Hace unos años el politólogo italiano Norberto Bobbio enfatizada el debate entre quienes asumen el Estado como continuidad de un período anterior y quienes no. Los autores que están a favor de la discontinuidad
sostienen que la realidad del Estado moderno es una forma de ordenamiento tan diferente de los anteriores que ya no pueden ser llamados con los nombres antiguos. Este argumento se apoya en que con Maquiavelo no únicamente se inicia el éxito de una palabra sino la reflexión sobre una realidad desconocida para los escritores antiguos, y de la cual la nueva palabra es un ejemplo. De esta manera sería oportuno hablar de Estado únicamente para las formaciones políticas que nacen de la crisis de la sociedad medieval, y no para los ordenamientos anteriores. El Estado moderno es definido mediante dos elementos constitutivos: la función de la prestación y atención de los servicios públicos y el monopolio legítimo de la fuerza.
Por su parte, los pensadores que están en favor de la continuidad del origen del nombre del Estado afirman que hay una tendencia a sostener la continuidad entre los ordenamientos de la antigüedad, el Medievo y los de la época moderna. Los argumentos que sostienen esta tesis para autores como Hobbes, Montesquieu o Rousseau mencionaban y conceptualizaban al Estado aunque fuera con nombres diferentes (polis, civitas, imperium y res publica). El fundamento de su poder se da en términos jurídicos de donde nace la idea del contrato social y por ende, del contrato de sujeción. El primero, denominado pactum societatis, explica la unión de los individuos en sociedad; el segundo, llamadopactum subjectionis, explica la sumisión al soberano. Con Hobbes se firma el contrato como súbditos y con Rousseau el contrato como ciudadanos (aunque para Hobbes el nacimiento de la sociedad civil va aunado al del Estado).
Según Giovanni Sartori la palabra Estado no se usó hasta el siglo XVI, y “entra en el vocabulario político en Italia, en expresiones como Estado de Florencia y Estado de Venecia para caracterizar las formaciones políticas en las que la terminología medieval (regnum, imperium o civitas) eran manifiestamente inadecuadas”. Es Maquiavelo quien primero registra este uso al principio de El príncipe aunque Norberto Bobbio sostiene que la palabra no fue ideada por Maquiavelo:
Minuciosas y amplias investigaciones sobre el uso de Estado, en el lenguaje de los siglos XV y XVI muestran que el paso del significado común del término status de situación al Estado en el sentido moderno de la palabra, ya se había dado mediante el aislamiento del primer término en la expresión clásica status res pública. El mismo Maquiavelo no hubiera podido escribir la frase precisamente al comienzo de la obra si la palabra en cuestión no hubiese sido ya de uso corriente.

+++

Objetivo:
Responde, por favor, estas preguntas sobre el fragmento acerca del origen del Estado:
(a) ¿Cuáles son los dos elementos constitutivos con los que se define el Estado moderno?
(b) ¿Qué nombre recibe el pacto que explica la sumisión al soberano?
(c) ¿Qué dos expresiones cita Sartori para mostrar cómo la palabra Estado entra en el vocabulario político italiano?

Filas proporcionadas:
+++

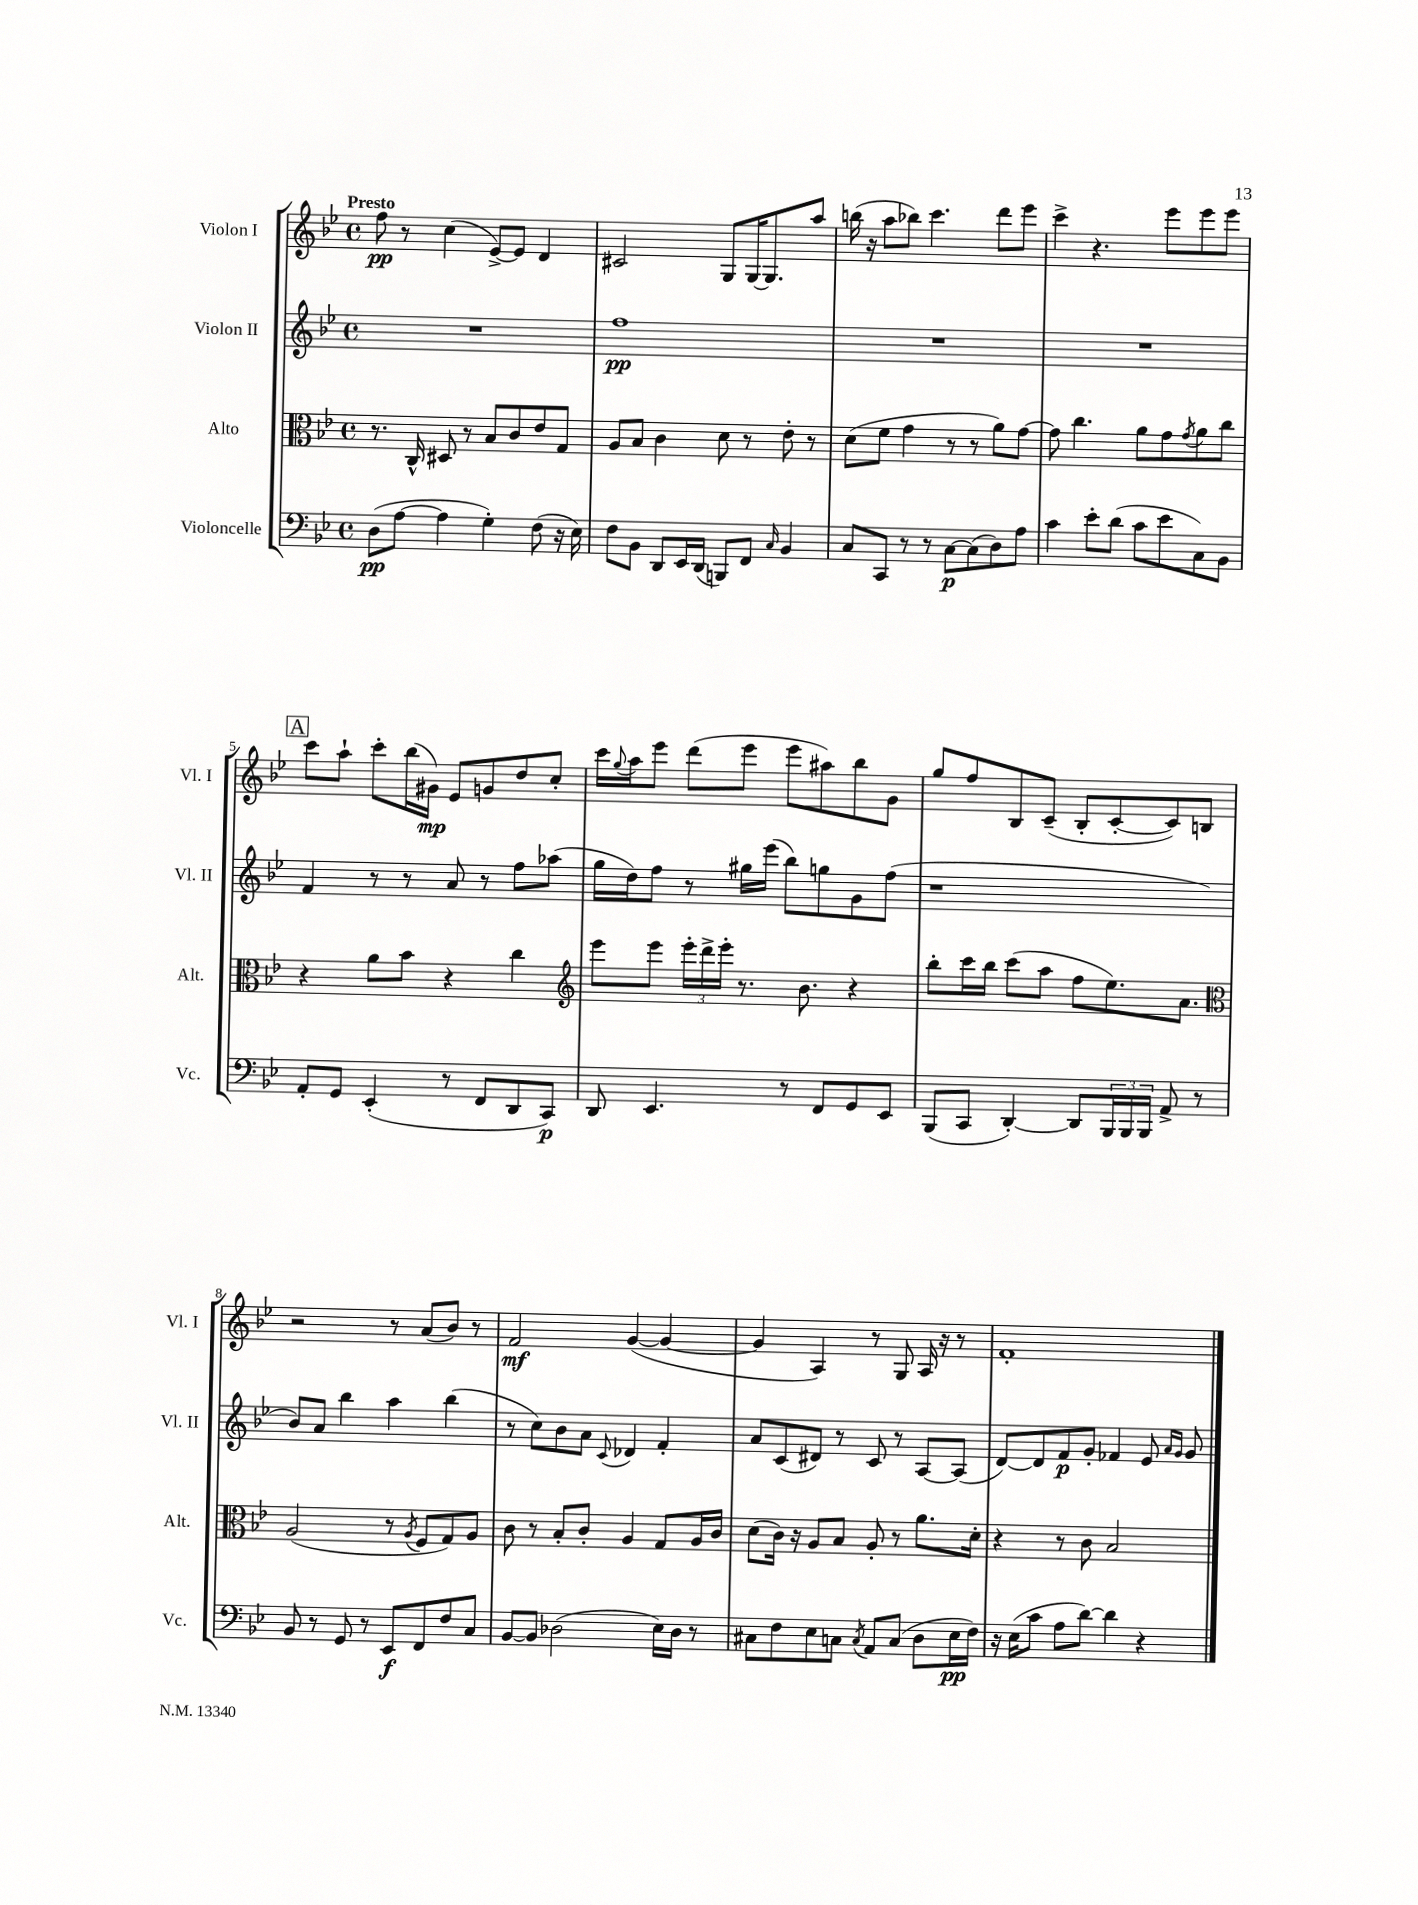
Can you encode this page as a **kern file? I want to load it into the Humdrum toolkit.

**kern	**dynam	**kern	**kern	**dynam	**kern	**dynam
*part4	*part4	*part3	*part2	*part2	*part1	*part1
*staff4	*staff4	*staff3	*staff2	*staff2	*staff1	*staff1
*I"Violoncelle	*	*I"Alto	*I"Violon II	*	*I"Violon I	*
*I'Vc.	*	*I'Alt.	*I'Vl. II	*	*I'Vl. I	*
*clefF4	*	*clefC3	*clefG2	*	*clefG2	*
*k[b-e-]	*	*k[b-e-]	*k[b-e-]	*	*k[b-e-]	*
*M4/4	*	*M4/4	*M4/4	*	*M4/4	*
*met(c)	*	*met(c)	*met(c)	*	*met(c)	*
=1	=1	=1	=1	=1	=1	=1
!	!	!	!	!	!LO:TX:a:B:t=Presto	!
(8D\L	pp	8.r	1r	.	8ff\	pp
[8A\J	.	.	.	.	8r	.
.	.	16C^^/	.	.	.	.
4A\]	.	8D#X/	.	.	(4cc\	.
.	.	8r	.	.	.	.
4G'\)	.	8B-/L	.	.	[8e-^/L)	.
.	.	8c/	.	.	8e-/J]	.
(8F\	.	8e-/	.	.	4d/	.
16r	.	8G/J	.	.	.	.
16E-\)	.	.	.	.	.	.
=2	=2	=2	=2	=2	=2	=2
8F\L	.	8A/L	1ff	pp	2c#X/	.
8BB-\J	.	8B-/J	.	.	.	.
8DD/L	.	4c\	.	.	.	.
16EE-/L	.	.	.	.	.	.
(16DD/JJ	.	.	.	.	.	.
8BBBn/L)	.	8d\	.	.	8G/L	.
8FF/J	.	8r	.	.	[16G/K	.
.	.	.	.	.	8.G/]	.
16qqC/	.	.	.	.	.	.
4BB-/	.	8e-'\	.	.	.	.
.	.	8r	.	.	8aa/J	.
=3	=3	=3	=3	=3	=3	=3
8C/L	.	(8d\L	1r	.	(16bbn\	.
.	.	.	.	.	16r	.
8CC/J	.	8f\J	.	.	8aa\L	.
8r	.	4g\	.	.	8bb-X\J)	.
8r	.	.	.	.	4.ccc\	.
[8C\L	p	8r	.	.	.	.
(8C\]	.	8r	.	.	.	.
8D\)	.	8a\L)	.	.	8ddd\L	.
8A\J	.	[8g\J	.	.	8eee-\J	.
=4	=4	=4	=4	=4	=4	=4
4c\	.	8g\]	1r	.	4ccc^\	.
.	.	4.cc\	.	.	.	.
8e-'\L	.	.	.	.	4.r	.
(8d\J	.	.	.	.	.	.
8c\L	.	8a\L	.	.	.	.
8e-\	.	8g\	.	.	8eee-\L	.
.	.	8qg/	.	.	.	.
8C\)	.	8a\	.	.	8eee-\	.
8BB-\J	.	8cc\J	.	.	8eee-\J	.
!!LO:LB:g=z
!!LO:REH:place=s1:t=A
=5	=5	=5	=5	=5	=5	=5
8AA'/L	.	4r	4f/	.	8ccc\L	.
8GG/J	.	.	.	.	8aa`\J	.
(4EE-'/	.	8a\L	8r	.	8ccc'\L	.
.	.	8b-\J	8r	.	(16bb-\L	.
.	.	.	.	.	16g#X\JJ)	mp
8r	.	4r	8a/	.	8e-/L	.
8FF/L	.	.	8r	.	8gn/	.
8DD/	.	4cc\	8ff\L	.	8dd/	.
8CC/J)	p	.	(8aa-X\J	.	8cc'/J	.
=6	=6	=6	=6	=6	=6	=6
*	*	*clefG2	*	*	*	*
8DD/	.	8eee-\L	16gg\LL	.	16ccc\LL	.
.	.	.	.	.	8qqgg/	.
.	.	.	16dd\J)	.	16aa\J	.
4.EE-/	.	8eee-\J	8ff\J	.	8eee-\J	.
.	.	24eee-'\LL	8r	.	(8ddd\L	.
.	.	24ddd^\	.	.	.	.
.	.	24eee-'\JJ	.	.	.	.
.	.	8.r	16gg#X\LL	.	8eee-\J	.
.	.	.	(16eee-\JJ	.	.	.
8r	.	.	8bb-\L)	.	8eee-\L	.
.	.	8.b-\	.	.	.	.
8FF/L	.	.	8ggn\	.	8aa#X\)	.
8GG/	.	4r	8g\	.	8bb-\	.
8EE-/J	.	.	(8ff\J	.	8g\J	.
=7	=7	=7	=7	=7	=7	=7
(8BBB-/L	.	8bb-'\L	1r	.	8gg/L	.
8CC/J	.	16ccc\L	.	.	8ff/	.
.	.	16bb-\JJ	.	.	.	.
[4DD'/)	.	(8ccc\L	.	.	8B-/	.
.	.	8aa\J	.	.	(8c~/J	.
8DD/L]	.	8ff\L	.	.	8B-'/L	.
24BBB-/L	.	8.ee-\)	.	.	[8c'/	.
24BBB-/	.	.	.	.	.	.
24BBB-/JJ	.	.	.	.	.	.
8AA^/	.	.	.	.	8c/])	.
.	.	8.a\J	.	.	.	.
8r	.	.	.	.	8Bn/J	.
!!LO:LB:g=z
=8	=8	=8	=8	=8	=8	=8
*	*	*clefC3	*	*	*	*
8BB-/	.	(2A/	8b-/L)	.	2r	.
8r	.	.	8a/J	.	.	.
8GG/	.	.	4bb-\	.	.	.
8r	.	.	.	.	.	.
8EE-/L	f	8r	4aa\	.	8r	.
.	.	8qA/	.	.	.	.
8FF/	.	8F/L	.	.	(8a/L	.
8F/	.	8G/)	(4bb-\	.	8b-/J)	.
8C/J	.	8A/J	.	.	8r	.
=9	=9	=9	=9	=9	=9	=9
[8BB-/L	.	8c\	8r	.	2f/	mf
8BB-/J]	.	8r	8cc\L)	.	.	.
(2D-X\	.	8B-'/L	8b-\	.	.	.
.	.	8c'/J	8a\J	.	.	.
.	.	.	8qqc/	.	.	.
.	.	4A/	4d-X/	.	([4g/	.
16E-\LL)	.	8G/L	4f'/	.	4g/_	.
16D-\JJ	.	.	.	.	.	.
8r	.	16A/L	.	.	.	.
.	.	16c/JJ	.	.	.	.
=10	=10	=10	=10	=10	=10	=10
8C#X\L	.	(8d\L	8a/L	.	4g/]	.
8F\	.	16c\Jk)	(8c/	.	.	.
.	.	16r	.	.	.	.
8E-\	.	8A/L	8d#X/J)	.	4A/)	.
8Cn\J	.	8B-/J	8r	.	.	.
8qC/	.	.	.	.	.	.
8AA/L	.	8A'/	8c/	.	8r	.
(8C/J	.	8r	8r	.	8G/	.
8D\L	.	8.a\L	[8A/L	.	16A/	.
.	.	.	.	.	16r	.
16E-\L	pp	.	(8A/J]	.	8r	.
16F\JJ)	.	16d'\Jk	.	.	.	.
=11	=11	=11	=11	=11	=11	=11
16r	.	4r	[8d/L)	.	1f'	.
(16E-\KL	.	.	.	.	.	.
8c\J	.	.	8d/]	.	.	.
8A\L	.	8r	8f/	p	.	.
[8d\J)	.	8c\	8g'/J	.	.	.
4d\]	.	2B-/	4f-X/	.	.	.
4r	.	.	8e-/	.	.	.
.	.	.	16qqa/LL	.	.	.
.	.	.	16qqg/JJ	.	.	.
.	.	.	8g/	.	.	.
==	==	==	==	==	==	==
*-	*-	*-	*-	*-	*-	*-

+++

Solución completa:
(a) La función de la prestación y atención de los servicios públicos y el monopolio legítimo de la fuerza.
(b) Pactum subjectionis.
(c) Estado de Florencia y Estado de Venecia.